§ SUPPLIED TEXT:
= Beginning of Section =
He contributed to the realization of modular Variable Stiffness Actuators. He contributed in the design of the joints and the lower body of the humanoid robot WALK-MAN and partecipated at the DARPA Robotics Challenge and at a field test in Amatrice, Italy after a disastrous earthquake event. Recently he contributed to the development of an efficient and effective compliance planning algorithms for interaction under uncertainties. Currently he is the Principal Ivestigator in the THING H2020 EU Research Project for the University of Pisa.

Manolo Garabini

Optimal planning and control for soft robots

Soft Robots, i.e. robots that embed compliant elements in their links and/or joint with fixed and/or adjustable torque deflection characteristic, are becoming more and more popular in the Robotics research community, e.g. SORO (Soft Robotics) has today the highest Impact Factor (5.057) among the Robotics Journals. Thanks to their enriched and in some cases adaptable dynamics, Soft Robots promise to be more resilient, efficient in cyclic motions, and adaptable to unstructured environments than conventional rigid robots. Optimal Planning and Control Techniques have been adopted to theoretically and experimentally prove which robot compliance is better depending on the task and the competitive advantage w.r.t. the rigid case, but these results are confined to one-DoF proof of concepts. The transition to multi-DoF systems is extremely challenging because to exploit the full potential of Soft Robots a careful plan and control of robot motion taking into account the full robot dynamics is mandatory. A wrong motion planning and control could not only compromise robot performance but also substantially adulterate its compliant nature.

This talk first reviews the hardest challenges to plan and control Soft Robots motion, then highlight how optimal planning and control techniques are one of the best candidate to tackle this challenges, and finally will presents some of the most recent findings in motion control, manipulation, and locomotion of soft robots.
= End of Section =
§ PROBLEMS AND TASKS:
**A.** Do these statements agree with the soft robots text? Answer yes or no for each and quote the deciding words. (i) SORO has the highest Impact Factor among robotics journals. (ii) Existing optimal planning and control results cover multi-DoF soft robots. (iii) A field test took place in Amatrice after an earthquake.
**B.** What Impact Factor does the soft robots text give for SORO?
**C.** Please write a continuation of the soft robots text, starting after its final sentence.

§ SOURCE DATA:
= Beginning of Section =
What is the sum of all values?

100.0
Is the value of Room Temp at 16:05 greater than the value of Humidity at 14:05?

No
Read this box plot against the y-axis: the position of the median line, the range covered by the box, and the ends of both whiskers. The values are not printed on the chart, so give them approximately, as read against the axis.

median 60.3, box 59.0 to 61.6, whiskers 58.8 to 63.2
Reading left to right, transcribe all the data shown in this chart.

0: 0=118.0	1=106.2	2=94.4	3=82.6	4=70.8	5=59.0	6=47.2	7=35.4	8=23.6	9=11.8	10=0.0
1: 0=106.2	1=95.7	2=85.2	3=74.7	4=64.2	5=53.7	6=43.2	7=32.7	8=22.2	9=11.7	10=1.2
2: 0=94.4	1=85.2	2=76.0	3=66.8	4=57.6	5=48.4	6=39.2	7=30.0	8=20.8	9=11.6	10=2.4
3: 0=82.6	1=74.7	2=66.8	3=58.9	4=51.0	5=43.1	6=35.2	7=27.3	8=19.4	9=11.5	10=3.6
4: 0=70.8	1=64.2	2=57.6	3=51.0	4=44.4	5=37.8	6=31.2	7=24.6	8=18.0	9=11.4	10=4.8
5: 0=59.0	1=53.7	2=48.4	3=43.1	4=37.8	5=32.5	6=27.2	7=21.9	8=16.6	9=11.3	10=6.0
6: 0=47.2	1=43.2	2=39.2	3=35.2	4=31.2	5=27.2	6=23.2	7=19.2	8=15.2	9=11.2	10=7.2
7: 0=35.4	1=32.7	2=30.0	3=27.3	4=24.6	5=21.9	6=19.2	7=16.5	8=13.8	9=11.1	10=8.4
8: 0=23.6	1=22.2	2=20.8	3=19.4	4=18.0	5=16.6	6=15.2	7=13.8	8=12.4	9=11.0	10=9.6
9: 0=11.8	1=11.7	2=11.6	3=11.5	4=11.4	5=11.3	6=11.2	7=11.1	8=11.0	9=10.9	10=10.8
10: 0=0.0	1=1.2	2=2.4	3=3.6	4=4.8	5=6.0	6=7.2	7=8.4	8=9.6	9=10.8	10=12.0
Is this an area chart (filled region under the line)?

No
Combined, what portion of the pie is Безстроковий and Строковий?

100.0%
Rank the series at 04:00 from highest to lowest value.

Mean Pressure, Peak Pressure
= End of Section =
§ TASK-BY-TASK RESULTS:
**A.**
(i) Yes: "SORO (Soft Robotics) has today the highest Impact Factor (5.057) among the Robotics Journals"
(ii) No: "these results are confined to one-DoF proof of concepts"
(iii) Yes: "a field test in Amatrice, Italy after a disastrous earthquake event"

**B.** 5.057

**C.**
Tobia Marcucci graduated cum laude in Mechanical Engineering from the University of Pisa in 2015. From 2015 to 2017 he was Ph.D. student at the Research Center “E. Piaggio” (University of Pisa) under the supervision of Prof. Antonio Bicchi. Since 2017 he is at the Computer Science and Artificial Intelligence Laboratory (CSAIL) at MIT to continue his Ph.D. studies under the supervision of Prof. Russ Tedrake.

His main research interests are robotics, control theory, and numerical optimization. His work concerns the theoretical development of high-performance optimization algorithms for planning and control of robotic systems, with particular emphasis on locomotion and manipulation problems.

Tobia Marcucci

Control through contacts via approximate explicit model predictive control

Algorithms for trajectory optimization through contacts have achieved performances hardly imaginable a few years ago, but relatively high computation times make their online application still unfeasible. Trajectory libraries represent an effective middle ground where, after a suitable problem parameterization, selected problem instances are solved offline and stored, reducing the online workload to slight local adaptations. In the construction of these libraries, modeling robots as fully nonlinear systems confronts us with the weakness of the results available in nonlinear parametric optimization, and relegates us to the use of intrinsically local and insufficiently robust solvers.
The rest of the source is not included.